• EXCERPT:
I'm emotionally dead, now. A change of heart is necessary, at least towards those who deal me so much pain. It seems that's true. When you find someone that you love all others around you become meaningless. I think I'd levitate to the same sin, but at least I think about it, I try to split myself in equal parts to anyone. Do you?
In a relationship both He and She suffer losses, breaking up.
To understand me: feel the pain, contemplate pain, accept pain.

Think about a person you did everything for, you'd even give your life. What happens when everything you do for them is seen as bad or is not appreciated?
You lose control of yourself. I have no one that helps me get outta it, so I have to do it alone, I can't get this illusion destroy me.
Obviously if I did everything and wasn't enough, it means that you're equally worthless.

Love or not love, in my opinion, what matters is what the person in question means to you, what you're ready to do for them. Honestly? They can love you like none has ever did, but I doubt you'll mean more to them than you mean to me.

I was a spark of light and no force was great enough to create and shape me
But for her, I lured my own parents into existence so they could make me


...And believe me, that's not enough. It seems like you see through me as if I'm made of glass. When you ask somebody "What do I mean to you", you'll hear something like "My life", "Everything"(Which could as well be shit). The lack of knowledge you feed with is comprehensible, but the nonacceptance of the "everything" shown to you is inadmissible. In my perspective the price for depreciation is that you get fingers pointed at you, so others don't do the same mistakes. There's a price for everything you do, and I'm ready to accept that price.
Everything I do, I do it out of love. You must be a lethargic fuck to see the bad in my words or to think I wanna use you.

You got the motherfucking nerve to put your finger made at me?
'Cause I select to put the world at respect for clarity


Have you come to understand little about what pain is?
Unless you know the same pain, you cannot truly know another, and even if you get to know others, there can be no understanding.
That is the truth.
Just like it's useless to chase after you.
People change, you're not like I knew you anymore, or like you fooled me you are.
You chose this yourself.

They say I must forget about you. If I'm a real man I have to become wiser. Fools cannot survive in this world, that's the reality.

If being smart means what they say, then I'll remain a fool for the rest of my life.
Huh, I'm a big fool, after all.

I have burdened all the pain of people around you, inclusive yours, and I'll be ready to strike the world with that curse.
It seems it's my friend this thing called Hatred.
But I don't want this to be my way of living.

If you are ready to be her friend, then do what's right as her friend
I don't know what's the right thing to do, however, I can let faith decide whether she's right for me or not
"Love", in the past was merely a word to me. But after meeting you, you made me realize that what's important is the meaning of that word.

• TASK BRIEF: Reproduce word for word the part of the excerpt on love and pain starting with "Have you come" and going on through "be no understanding.".

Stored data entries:
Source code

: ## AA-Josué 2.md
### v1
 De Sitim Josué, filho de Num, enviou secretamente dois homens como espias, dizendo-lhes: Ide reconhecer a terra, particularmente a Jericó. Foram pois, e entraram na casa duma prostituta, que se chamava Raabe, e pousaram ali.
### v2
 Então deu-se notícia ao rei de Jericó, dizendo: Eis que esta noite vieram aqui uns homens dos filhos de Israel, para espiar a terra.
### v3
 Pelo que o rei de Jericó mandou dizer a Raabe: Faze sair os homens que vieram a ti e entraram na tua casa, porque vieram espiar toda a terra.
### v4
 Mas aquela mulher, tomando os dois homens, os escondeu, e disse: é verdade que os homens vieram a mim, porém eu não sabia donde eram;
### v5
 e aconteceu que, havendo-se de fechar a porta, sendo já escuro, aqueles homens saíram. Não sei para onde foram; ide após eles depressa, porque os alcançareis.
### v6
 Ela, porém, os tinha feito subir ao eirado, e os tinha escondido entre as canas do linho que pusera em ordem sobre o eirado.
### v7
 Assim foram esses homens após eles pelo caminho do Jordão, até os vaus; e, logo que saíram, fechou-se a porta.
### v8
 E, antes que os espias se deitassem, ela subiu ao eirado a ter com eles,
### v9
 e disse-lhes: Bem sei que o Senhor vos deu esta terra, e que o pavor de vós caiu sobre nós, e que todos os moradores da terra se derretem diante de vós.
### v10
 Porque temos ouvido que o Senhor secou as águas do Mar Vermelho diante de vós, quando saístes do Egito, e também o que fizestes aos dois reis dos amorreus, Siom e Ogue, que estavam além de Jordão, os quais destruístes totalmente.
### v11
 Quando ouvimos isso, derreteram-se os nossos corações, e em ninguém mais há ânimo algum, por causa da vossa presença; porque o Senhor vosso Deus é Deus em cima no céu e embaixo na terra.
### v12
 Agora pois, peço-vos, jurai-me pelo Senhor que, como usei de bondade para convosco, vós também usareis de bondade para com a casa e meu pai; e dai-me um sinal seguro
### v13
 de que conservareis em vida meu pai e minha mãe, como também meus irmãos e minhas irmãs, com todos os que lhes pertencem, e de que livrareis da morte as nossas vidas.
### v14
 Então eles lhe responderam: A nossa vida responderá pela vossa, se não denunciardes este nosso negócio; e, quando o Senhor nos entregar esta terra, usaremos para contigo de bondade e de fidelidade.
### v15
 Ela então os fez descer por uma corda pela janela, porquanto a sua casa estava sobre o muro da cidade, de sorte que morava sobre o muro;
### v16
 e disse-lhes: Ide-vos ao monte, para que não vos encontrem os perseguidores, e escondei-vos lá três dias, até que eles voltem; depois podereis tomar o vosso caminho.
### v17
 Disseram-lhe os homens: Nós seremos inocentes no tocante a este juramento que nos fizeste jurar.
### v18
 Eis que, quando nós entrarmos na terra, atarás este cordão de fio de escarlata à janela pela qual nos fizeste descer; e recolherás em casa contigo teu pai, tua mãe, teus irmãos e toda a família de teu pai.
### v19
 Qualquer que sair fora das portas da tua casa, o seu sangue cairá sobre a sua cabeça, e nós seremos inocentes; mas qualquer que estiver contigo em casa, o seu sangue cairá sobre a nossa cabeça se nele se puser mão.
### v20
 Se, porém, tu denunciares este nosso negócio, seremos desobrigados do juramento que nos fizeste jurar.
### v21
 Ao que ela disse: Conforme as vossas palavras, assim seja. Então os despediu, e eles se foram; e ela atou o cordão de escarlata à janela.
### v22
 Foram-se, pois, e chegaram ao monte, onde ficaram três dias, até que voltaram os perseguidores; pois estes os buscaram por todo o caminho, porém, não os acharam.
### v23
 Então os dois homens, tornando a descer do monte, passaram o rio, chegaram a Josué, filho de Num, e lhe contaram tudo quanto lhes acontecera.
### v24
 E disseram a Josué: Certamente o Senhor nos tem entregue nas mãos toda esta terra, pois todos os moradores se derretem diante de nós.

---

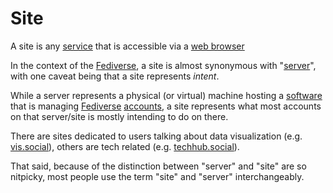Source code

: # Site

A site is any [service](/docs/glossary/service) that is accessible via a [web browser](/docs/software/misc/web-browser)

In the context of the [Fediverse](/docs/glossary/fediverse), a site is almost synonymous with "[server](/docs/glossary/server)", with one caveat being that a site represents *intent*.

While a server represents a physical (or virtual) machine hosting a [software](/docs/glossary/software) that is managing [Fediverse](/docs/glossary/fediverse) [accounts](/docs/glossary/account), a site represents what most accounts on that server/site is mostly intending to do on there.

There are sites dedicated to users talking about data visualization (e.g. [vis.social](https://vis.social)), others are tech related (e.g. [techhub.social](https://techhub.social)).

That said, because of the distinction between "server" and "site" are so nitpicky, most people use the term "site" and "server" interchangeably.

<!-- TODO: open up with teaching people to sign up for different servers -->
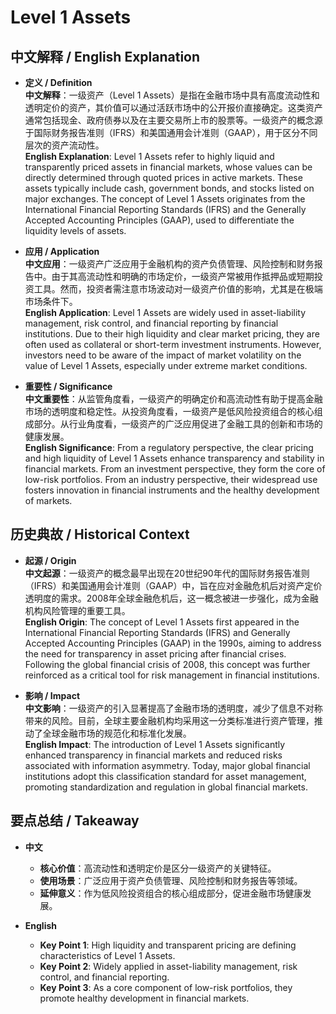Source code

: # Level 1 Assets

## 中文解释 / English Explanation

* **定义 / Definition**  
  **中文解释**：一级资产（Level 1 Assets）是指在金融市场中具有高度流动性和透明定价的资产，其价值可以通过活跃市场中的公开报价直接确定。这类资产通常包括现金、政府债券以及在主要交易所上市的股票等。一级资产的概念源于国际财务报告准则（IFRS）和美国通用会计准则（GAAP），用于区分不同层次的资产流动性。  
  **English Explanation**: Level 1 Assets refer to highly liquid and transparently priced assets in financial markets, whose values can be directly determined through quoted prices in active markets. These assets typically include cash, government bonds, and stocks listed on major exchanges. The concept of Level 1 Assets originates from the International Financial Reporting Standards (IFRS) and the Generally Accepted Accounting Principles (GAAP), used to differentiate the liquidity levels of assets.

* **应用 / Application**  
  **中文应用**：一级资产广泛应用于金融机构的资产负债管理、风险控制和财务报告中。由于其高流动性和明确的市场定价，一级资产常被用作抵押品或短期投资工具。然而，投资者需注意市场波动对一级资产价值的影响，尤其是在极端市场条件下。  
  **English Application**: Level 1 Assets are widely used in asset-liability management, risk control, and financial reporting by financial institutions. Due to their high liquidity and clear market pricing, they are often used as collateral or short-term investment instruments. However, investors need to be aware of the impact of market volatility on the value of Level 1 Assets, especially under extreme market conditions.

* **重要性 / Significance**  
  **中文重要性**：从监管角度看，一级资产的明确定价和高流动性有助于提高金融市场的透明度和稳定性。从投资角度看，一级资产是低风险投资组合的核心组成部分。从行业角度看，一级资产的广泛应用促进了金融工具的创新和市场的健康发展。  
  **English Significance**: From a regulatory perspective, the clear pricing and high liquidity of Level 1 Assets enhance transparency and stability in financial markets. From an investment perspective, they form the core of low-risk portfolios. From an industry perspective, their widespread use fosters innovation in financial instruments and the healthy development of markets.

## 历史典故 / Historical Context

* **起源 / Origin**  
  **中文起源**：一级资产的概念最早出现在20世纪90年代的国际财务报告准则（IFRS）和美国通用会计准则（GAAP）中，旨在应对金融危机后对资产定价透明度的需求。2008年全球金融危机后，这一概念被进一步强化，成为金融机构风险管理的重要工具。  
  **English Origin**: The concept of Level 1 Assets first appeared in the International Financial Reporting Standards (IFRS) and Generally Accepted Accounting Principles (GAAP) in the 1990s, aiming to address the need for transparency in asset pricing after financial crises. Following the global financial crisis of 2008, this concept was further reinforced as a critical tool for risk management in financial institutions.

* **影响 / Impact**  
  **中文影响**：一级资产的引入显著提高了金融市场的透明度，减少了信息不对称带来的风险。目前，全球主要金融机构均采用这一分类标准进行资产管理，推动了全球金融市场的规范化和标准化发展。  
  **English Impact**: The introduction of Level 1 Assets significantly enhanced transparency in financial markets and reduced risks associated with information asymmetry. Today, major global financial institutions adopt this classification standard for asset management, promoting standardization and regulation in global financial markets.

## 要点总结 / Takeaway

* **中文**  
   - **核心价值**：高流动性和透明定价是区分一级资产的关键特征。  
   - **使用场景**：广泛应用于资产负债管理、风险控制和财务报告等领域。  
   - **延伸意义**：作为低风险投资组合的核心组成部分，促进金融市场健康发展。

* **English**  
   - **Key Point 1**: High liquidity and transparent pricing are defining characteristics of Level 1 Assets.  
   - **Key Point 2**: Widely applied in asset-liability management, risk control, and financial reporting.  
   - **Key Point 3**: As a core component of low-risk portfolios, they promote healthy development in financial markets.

* * *

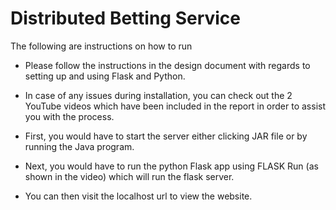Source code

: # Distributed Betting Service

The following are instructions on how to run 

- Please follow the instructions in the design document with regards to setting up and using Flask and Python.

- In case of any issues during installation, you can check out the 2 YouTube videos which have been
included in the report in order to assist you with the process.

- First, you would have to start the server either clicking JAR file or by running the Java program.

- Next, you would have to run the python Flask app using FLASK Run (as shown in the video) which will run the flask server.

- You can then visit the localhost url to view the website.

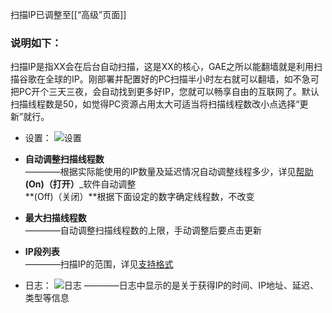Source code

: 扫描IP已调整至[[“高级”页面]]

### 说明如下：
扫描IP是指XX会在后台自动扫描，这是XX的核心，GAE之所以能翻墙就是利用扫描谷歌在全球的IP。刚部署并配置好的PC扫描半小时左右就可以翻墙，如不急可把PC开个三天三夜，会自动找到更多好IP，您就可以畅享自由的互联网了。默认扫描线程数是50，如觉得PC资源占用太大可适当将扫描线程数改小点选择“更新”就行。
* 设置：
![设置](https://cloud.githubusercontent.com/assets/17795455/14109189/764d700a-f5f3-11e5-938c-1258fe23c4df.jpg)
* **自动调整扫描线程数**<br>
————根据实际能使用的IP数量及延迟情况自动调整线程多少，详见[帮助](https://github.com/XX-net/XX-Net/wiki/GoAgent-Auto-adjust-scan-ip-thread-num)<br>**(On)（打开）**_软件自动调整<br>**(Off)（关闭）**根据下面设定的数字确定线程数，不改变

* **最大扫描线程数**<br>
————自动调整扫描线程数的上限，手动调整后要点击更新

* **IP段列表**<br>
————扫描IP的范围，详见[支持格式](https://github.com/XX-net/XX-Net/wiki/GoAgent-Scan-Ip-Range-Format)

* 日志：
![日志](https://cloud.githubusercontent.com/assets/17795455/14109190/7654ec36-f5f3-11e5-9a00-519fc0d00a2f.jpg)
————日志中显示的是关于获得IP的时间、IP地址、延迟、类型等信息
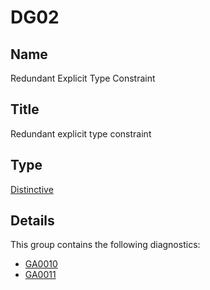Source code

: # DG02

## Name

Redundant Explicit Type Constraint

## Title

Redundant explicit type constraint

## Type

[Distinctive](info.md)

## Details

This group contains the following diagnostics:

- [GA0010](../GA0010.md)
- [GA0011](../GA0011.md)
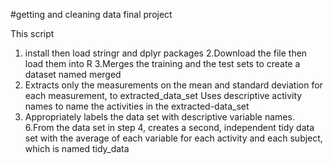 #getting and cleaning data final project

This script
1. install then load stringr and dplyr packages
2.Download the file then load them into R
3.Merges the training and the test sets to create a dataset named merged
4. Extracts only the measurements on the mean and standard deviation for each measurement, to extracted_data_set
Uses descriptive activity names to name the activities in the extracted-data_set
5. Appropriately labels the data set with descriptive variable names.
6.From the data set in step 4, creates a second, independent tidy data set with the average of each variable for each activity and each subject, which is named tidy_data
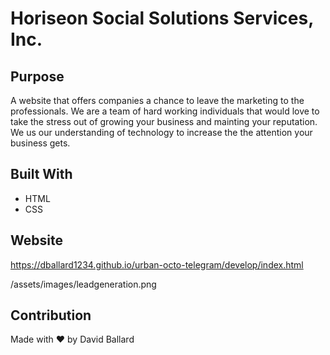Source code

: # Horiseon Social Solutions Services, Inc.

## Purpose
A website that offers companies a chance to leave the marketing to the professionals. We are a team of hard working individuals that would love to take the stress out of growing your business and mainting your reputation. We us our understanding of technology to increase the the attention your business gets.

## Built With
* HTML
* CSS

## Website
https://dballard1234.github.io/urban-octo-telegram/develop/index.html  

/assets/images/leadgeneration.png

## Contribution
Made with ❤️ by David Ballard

• SOLUTION TO THIS PROBLEM:
Have you come to understand little about what pain is?
Unless you know the same pain, you cannot truly know another, and even if you get to know others, there can be no understanding.